No Pre-existing Coverage Exclusions for Children
- The President’s proposal eliminates pre-existing condition exclusions for all Americans beginning in 2014, when the Exchanges are operational. Recognizing the special vulnerability of children, the plan prohibits health insurers from excluding coverage of pre-existing conditions for children, effective six months after enactment and applying to all new plans.
Re-insurance for Retiree Health Benefit Plans
- The President’s proposal will create immediate access to re-insurance for employer health plans providing coverage for early retirees, effective 90 days after enactment. This re-insurance will help protect coverage while reducing premiums for employers and retirees.
Closing the Coverage Gap in the Medicare (Part D) Drug Benefit
- The President’s proposal begins to fill the “donut hole” by giving seniors a $250 rebate to Medicare beneficiaries who hit the donut hole in 2010.
Small Business Tax Credits
- The President’s proposal will offer tax credits to small businesses beginning in 2010 to make employee coverage more affordable.
- Tax credits of up to 35 percent of premiums will be immediately available to firms that choose to offer coverage; later, when Exchanges are operational, tax credits will be up to 50 percent of premiums. The full credit will be available to firms with 10 or fewer employees with average annual wages of $25,000, while firms with up to 25 or fewer employees and average annual wages of up to $50,000 will also be eligible for the credit.
- The President’s proposal protects patients’ choice of doctors by allowing plan members to pick any participating primary care provider, prohibiting insurers from requiring prior authorization before and woman sees an ob-gyn, and ensuring access to emergency care. This provision takes effect six months after enactment and applies to all new plans.
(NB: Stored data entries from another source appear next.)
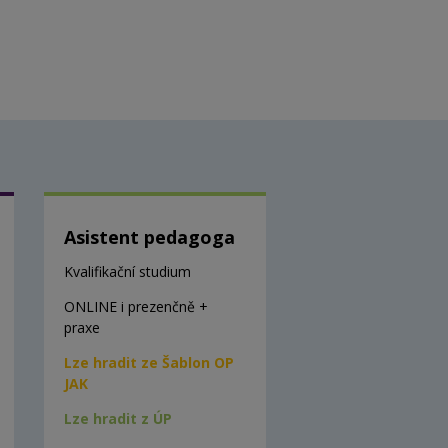
Asistent pedagoga
Kvalifikační studium
ONLINE i prezenčně +
praxe
Lze hradit ze Šablon OP
JAK
Lze hradit z ÚP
Extension of Dependent Coverage for Young Adults
- The President’s proposal will require insurers to permit children to stay on family policies until age 26. This provision takes effect six months after enactment and applies to all plans for young adults who are not offered qualified coverage elsewhere.
Free Prevention Benefits
- The President’s proposal will require coverage of prevention and wellness benefits and exempt these benefits from deductibles and other cost-sharing requirements in public and private insurance coverage. This provision takes effect six months after enactment and applies to all new plans and all plans in 2018.
- Beginning on January 1, 2011, Medicare beneficiaries will receive a free, annual wellness visit and will have all cost-sharing waived for prevention services.
No Lifetime Limits on Coverage
- The President’s proposal will prohibit insurers from imposing lifetime limits on benefits. This provision takes effect six months after enactment and applies to all plans.
Restricted Annual Limits on Coverage
- The President’s proposal will tightly restrict insurance companies’ use of annual limits to ensure access to needed care, effective six months after enactment for all new health plans. These tight restrictions will be defined by the Secretary of Health and Human Services. When the Exchanges are operational, the use of annual limits will be banned for all plans in 2014.
Protection from Rescissions of Existing Coverage
- The President’s proposal will stop insurers from rescinding insurance when claims are filed, except in cases of fraud or intentional misrepresentation of material fact. This provision takes effect six months after enactment and applies to all plans.
Prohibits Discrimination Based on Salary
- The President’s proposal will prohibit group health plans from establishing any eligibility rules for health care coverage that have the effect of discriminating in favor of higher wage employees. This provision takes effect six months after enactment and applies to all group health plans in 2014.